Riaan Graham, sales director for Ruckus Networks, sub-Saharan Africa, said: “With the number of connected devices expected to top more than 75 billion worldwide by 2025, the Internet of Things (IoT) can be considered an important tool in reaching this goal. Already, connected devices can be used to deliver smart energy that sees a more optimal use of resources.”

This approach relies on a smart grid of connected sensors pointing to areas where energy is wasted. In turn, the supply to these points can be allocated to higher priority areas resulting in a better use of resources.

Aiding this drive towards connected devices is government pushing towards the establishment of smart cities. These cities require a technological infrastructure built around various sensors connected to the internet to not only generate data, but control things as diverse as traffic lights, street lamps, and other electrical devices.

Graham said: “These smart cities enable lighting to be automatically switched off when not needed. Sensors on the connected devices will detect when people are on the street and turn it off or on accordingly. What might seem like a novelty, can make a massive difference in reducing energy waste.”
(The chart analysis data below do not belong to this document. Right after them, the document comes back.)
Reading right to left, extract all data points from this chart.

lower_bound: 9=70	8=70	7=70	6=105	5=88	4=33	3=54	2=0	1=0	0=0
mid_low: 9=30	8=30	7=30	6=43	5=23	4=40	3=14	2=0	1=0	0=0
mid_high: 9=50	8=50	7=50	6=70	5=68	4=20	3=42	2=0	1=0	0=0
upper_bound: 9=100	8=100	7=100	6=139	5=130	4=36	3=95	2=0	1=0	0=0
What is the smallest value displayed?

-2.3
According to Kate Stubbs, director of business development and marketing at Interwaste, IoT is just part of how technology can be used to create a more efficient environment.

“South Africa produces an average 108 million tonnes of waste annually,” said Stubbs. “Of this, only 10 percent is recycled. There is significant potential to use this waste and convert it to energy. This is more than just the traditional way of viewing recycling. Instead, it is using technology to extract value out of waste through initiatives like refuse and waste-derived fuel.”
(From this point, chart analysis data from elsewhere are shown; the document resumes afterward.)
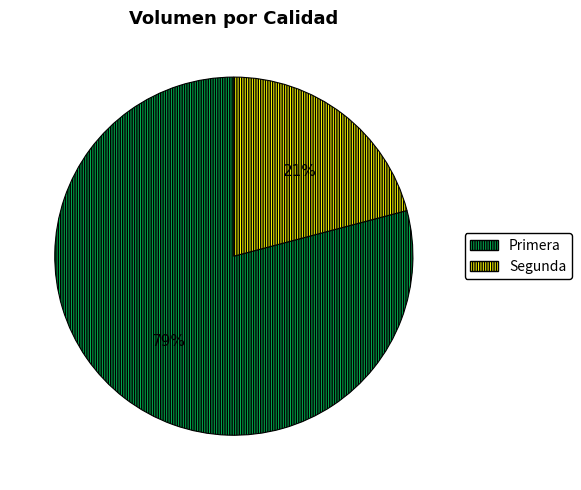

Is Primera the majority of the pie?

Yes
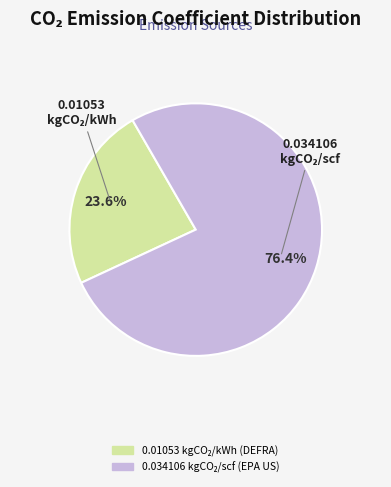

Is there a majority slice in this chart?

Yes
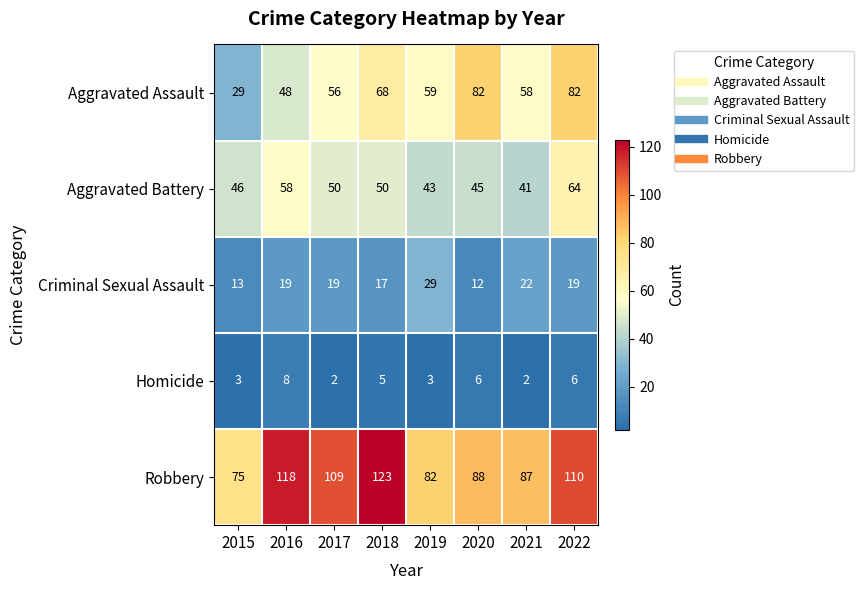

Which series has the largest range (max minus min)?

Aggravated Assault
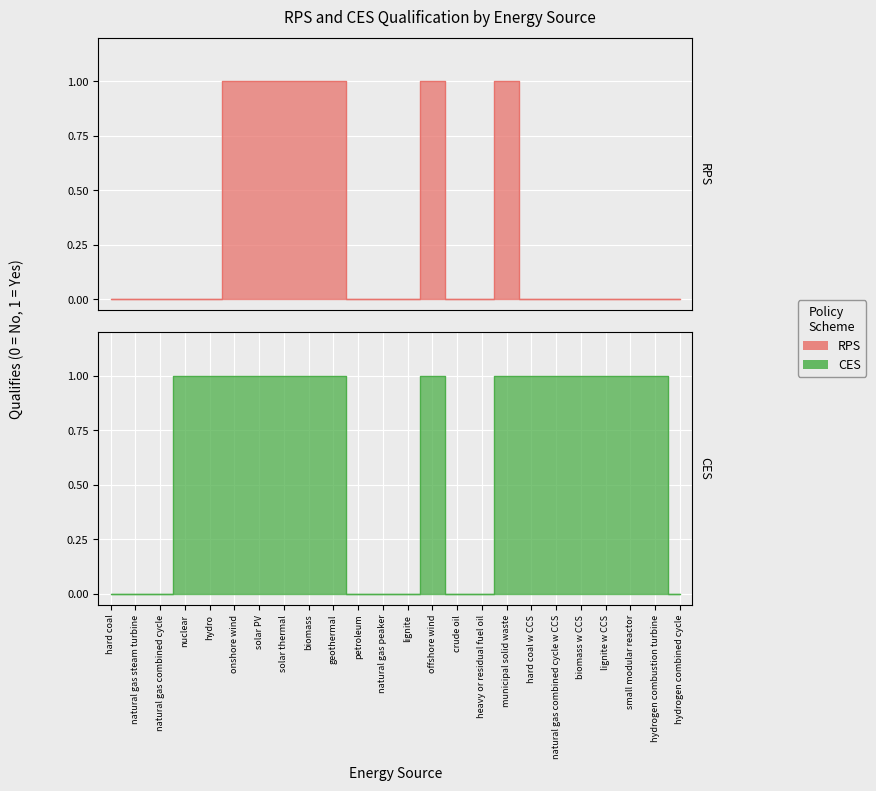

What is the label of the 16th point from the right?

biomass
The first South African Refuse Derived Fuel (RDF) plant was launched in 2016 and not only aims to reduce landfill, but also the country’s carbon footprint. As the name suggests, the plant converts general, industrial, and municipal waste into an alternative fuel that is used in the cement industry.
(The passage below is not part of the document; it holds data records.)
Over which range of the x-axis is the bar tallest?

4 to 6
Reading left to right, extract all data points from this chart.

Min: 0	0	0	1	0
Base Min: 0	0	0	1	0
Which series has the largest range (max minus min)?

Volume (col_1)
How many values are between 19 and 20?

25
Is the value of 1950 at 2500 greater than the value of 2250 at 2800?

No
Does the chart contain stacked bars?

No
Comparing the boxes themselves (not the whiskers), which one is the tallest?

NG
Stubbs said: “Spin-off benefits of this plant includes the creation of additional employment opportunities and a reduction of South Africa’s greenhouse gas emissions. Waste management entails so much more than what many people think. But the key remains a combination of technology innovation and a willingness to use the resources generated by this.”

Graham agrees about the need to readily accept the innovation technology brings as the country is teetering on a significant energy disaster.

He said: “New technologies are critical in helping the countries and their cities of the future promote sustainable energy use. For example, Nairobi has introduced smart street lamps that use LED lighting saving money and resources on energy costs. These lamp poles also have Wi-Fi embedded in them that sees air quality probe sensors submitted vital data for city planners on where there are pollution hotspots.”

Stubbs feels these are good examples of how energy management approaches in the connected world need to be non-linear.

“The traditional ways of adopting technology, recycling, and managing energy must be seen as relics of the past,” she said. “Instead, we must all work together and readily embrace modern solutions or risk our country entering a new dark ages.”